**Aim of the task:** Taking the line that contains "X86750000Y-52500000D03*" as the first, copy exactly every line through the last line of the records, and nothing else.

**Dataset records:**
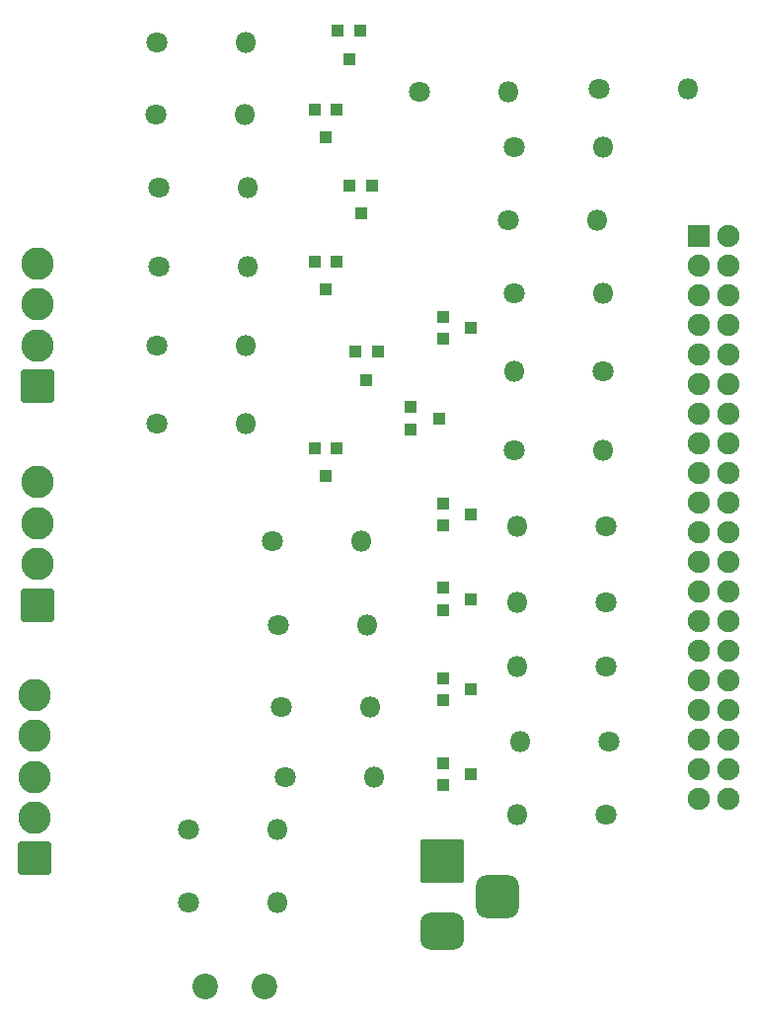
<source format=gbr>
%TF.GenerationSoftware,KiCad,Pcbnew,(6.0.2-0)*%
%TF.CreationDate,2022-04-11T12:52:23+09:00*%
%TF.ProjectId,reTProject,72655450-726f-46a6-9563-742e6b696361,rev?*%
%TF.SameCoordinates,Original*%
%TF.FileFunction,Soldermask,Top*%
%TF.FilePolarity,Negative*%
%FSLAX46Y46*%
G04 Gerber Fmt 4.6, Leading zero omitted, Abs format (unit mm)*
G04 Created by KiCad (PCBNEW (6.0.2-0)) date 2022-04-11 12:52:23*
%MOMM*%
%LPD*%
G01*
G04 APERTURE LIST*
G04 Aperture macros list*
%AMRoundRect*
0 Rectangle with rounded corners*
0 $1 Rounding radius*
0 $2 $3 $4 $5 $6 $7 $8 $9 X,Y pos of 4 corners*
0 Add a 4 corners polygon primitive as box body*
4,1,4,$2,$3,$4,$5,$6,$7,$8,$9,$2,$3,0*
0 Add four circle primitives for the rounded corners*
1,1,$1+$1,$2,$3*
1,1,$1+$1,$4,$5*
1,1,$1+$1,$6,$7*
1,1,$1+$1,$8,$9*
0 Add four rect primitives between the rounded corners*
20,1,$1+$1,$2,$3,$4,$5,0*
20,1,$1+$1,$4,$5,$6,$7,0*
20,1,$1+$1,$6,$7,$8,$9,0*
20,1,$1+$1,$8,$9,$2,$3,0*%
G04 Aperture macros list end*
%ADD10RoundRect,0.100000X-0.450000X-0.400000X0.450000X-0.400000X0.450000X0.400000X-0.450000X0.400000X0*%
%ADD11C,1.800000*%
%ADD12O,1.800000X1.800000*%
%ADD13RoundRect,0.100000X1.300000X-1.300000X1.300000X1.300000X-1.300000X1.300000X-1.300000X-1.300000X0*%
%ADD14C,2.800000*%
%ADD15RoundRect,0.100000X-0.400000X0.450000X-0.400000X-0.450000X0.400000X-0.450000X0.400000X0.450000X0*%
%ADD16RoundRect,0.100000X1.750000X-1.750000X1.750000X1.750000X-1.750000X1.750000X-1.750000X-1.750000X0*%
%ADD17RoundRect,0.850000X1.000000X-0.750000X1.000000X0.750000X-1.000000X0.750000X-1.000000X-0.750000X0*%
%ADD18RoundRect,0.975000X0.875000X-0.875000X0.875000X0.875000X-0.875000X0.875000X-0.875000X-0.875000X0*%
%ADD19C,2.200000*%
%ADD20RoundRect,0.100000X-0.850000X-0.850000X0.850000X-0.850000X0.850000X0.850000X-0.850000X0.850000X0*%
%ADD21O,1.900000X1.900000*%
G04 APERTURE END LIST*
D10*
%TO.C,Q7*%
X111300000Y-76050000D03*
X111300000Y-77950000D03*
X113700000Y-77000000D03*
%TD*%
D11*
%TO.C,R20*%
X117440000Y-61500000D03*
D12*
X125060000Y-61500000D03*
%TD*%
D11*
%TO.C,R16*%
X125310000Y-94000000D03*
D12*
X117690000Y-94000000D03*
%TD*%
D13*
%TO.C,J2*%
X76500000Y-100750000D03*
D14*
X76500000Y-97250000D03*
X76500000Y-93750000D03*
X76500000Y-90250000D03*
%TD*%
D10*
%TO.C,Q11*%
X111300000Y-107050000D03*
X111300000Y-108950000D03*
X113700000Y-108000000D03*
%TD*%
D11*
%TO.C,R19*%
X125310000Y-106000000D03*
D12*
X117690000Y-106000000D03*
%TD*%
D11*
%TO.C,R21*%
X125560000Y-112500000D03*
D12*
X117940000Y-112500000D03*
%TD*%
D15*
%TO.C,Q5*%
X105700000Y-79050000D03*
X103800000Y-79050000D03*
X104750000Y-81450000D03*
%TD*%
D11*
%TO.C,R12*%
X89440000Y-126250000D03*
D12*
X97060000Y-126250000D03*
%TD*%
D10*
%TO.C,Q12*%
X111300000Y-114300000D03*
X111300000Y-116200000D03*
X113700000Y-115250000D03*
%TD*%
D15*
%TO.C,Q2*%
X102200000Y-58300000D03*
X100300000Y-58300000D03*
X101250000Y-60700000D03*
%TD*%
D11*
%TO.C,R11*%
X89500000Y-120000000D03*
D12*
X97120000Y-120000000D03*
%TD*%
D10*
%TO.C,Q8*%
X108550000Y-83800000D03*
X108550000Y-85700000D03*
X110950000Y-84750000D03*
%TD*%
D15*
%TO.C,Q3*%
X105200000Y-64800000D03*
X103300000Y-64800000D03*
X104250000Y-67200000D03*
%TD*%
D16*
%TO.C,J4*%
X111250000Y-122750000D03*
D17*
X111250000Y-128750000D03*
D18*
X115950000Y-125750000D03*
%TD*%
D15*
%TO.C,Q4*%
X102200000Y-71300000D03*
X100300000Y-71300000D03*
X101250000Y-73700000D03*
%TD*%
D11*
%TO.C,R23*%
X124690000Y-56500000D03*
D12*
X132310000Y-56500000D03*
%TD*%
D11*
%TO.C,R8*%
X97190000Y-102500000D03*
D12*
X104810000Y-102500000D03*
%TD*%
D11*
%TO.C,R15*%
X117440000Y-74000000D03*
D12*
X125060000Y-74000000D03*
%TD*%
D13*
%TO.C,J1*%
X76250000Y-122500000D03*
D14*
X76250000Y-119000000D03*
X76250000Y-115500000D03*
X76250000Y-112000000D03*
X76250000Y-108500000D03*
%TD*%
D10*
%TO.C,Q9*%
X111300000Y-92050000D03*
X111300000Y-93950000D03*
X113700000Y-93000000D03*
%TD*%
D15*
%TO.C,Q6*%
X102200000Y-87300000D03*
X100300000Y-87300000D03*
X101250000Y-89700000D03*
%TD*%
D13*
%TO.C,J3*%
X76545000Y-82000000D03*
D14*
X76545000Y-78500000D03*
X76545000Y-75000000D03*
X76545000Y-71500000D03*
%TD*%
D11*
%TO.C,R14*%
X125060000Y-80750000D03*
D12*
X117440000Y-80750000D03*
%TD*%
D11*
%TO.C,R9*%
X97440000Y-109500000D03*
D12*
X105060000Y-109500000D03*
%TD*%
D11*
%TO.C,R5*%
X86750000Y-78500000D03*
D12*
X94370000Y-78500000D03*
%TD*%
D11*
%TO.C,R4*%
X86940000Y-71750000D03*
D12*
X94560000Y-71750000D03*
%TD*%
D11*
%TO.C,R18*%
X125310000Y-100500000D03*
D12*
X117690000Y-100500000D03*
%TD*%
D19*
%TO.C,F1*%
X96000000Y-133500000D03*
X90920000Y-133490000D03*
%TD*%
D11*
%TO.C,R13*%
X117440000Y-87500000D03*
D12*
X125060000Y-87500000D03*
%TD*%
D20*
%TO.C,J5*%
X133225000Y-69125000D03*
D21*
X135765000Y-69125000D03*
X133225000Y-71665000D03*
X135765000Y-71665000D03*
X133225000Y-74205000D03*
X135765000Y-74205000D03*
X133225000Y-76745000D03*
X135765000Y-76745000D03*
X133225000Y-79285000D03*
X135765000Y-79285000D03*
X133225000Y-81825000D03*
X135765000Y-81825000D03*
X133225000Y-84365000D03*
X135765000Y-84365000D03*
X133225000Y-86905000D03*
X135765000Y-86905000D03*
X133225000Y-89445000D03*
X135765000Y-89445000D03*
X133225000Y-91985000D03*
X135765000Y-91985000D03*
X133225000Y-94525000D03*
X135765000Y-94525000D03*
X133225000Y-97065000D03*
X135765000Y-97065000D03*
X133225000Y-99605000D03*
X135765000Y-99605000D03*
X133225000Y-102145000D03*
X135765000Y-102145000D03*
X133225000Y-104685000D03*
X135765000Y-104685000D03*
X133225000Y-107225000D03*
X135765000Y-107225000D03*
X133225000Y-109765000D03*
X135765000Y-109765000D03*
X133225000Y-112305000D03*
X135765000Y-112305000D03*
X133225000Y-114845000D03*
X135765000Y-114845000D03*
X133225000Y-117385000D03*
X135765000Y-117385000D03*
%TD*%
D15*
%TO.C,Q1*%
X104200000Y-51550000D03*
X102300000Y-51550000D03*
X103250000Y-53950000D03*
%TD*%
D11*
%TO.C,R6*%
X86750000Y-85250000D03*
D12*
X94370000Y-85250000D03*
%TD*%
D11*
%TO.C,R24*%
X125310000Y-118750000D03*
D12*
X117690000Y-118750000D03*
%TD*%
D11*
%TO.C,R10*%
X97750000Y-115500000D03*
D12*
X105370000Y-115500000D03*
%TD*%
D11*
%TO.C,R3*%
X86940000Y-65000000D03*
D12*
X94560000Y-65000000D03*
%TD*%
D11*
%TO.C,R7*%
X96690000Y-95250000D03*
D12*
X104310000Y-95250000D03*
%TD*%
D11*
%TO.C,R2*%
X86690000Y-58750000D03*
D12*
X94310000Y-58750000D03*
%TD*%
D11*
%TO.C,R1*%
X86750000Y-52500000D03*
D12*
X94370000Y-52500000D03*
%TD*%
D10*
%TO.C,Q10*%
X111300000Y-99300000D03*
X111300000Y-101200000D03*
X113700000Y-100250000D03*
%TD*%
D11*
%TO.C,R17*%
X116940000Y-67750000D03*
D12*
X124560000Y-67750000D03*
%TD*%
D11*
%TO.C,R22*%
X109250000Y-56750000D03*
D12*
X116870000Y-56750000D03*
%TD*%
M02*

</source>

**Completed task:**
X86750000Y-52500000D03*
D12*
X94370000Y-52500000D03*
%TD*%
D10*
%TO.C,Q10*%
X111300000Y-99300000D03*
X111300000Y-101200000D03*
X113700000Y-100250000D03*
%TD*%
D11*
%TO.C,R17*%
X116940000Y-67750000D03*
D12*
X124560000Y-67750000D03*
%TD*%
D11*
%TO.C,R22*%
X109250000Y-56750000D03*
D12*
X116870000Y-56750000D03*
%TD*%
M02*

</source>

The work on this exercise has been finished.